Records contained in a dataset
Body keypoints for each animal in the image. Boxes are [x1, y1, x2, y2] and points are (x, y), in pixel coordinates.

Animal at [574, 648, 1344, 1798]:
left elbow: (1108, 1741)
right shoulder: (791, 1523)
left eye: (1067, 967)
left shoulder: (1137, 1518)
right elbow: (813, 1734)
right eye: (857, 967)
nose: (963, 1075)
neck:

• Action item: On how many lines of the records above does the word "right" appear? Answer with only that number.

• Response to the task: 3